13 Orang Tewas di Pabrik Smelter Morowali Akibat Buruknya Pengawasan Pemerintah

Petaka Berulang Pabrik Smelter Nikel

13 Orang Tewas di Pabrik Smelter Morowali Akibat Buruknya Pengawasan Pemerintah

Sejarah akan mencatat, di era pemerintahan Jokowi, nyawa anak negeri menjadi tidak berarti demi ambisi proyek strategis nasional.

KECELAKAAN berulang di proyek penghiliran nikel yang sudah menghilangkan nyawa puluhan pekerja merupakan buah dari kelalaian pemerintah. Presiden Joko Widodo dan para menterinya memilih sibuk mengkampanyekan keberhasilan program penghiliran serta melupakan maut yang mengancam para pekerja di sektor tersebut.

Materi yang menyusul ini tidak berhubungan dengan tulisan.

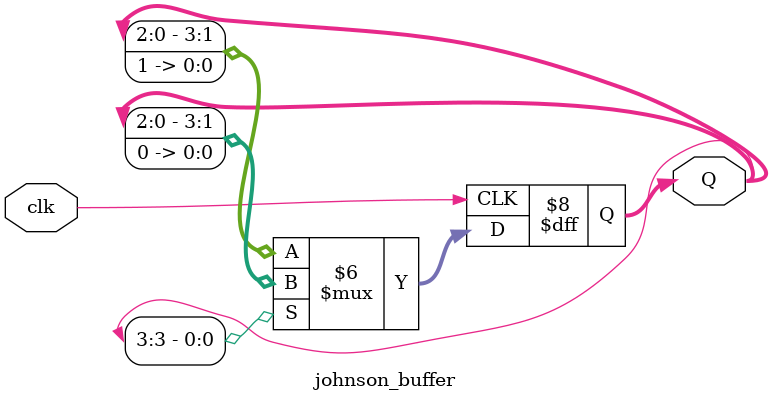
<source format=v>
`timescale 1ns / 1ps


module johnson_buffer(
    input clk,
    output reg [3:0] Q = 0
    );
    
    always @(posedge clk)
        if(!Q[3]) Q <= { Q[2:0], 1'b1 };
        else Q <= Q << 1;
endmodule

</source>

Tungku smelter feronikel nomor 41 milik PT Indonesia Tsingshan Stainless Steel di kawasan industri PT Indonesia Morowali Industrial Park (IMIP), Kabupaten Morowali, Sulawesi Tengah, meledak pada Ahad pagi, 24 Desember lalu. Sebanyak 59 pekerja menjadi korban dan 13 orang di antaranya meninggal.

Peristiwa kebakaran tangki di pabrik smelter ini bukan yang pertama kali terjadi. Tepat setahun lalu, kecelakaan serupa terjadi di kawasan industri nikel milik PT Gunbuster Nickel Industry. Dua pekerja tewas dalam peristiwa itu. Pada 27 April 2023, kecelakaan kerja juga terjadi di PT Indonesia Guang Ching Nickel & Stainless Industry. Pabrik ini pun berdiri di kawasan PT IMIP. Dua pekerja tewas dalam peristiwa tersebut.

Melihat deretan peristiwa kecelakaan kerja di proyek smelter yang terjadi dalam waktu berdekatan patut dicurigai ada pengabaian dari instansi pemerintah yang bertugas menjadi pengawas. Apalagi dari informasi yang diperoleh, tungku yang digunakan jarang diperiksa oleh perusahaan sehingga rentan menimbulkan kebakaran. Saat pekerjaan berlangsung pun, tak ada petugas teknis keselamatan dan kesehatan kerja (K3).

Bahkan kalaupun ada, petugas K3 itu merupakan tenaga kerja asing asal Cina. Hal ini bisa juga menjadi masalah. Sebab, sangat mudah terjadi miskomunikasi karena para pekerja asing itu tak bisa berkomunikasi dalam bahasa Indonesia.

Tak hanya lalai dalam pengawasan, pemerintah juga dinilai tidak tegas dalam memberikan sanksi kepada perusahaan yang terbukti tak menjalankan sistem keselamatan kerja dengan baik. Berdasarkan catatan Wahana Lingkungan Hidup Indonesia (Walhi), sepanjang 2022-2023, tidak ada satu pun perusahaan yang dikenai sanksi atas berbagai peristiwa yang merenggut nyawa pekerja di sejumlah smelter nikel. 

Sebaliknya, justru pekerja yang menuntut hak-hak mereka dijatuhi sanksi oleh perusahaan. Dua pemimpin serikat pekerja malah menjadi tersangka atas peristiwa bentrokan antar-pekerja pada 14 Januari lalu. Padahal saat itu keduanya tengah mengadvokasi hak-hak pekerja.

Laporan Trend Asia periode 2015-2022 menyebutkan terdapat 53 pekerja smelter nikel meninggal karena kecelakaan kerja serta terjadi bentrokan antara pekerja berkebangsaan Indonesia dan Cina. Korban terbanyak, yakni 40 pekerja, adalah warga negara Indonesia. Sisanya adalah tenaga kerja asing asal Cina.

Melihat pelbagai kekacauan di proyek smelter nikel, pemerintah mesti mendorong investigasi yang dilakukan tim independen guna mencari penyebab kecelakaan. Penyelidikan ini pun harus transparan sehingga masyarakat mengetahui permasalahan utama dari pabrik-pabrik smelter yang merupakan program unggulan pemerintah.

Sejalan dengan investigasi tersebut, Jokowi bisa segera memerintahkan penghentian sementara aktivitas pengolahan hasil tambang nikel di kawasan industri Morowali. Pemerintah sudah seharusnya memperhatikan keselamatan pekerja dan kerusakan lingkungan yang disebabkan oleh investasi serampangan berdalih kepentingan ekonomi.

Tanpa ada langkah perbaikan yang sepenuh hati, kecelakaan demi kecelakaan di pabrik smelter akan terus terjadi. 

Sejarah akan mencatat, di era pemerintahan Jokowi, nyawa anak negeri menjadi tidak berarti demi ambisi proyek strategis nasional.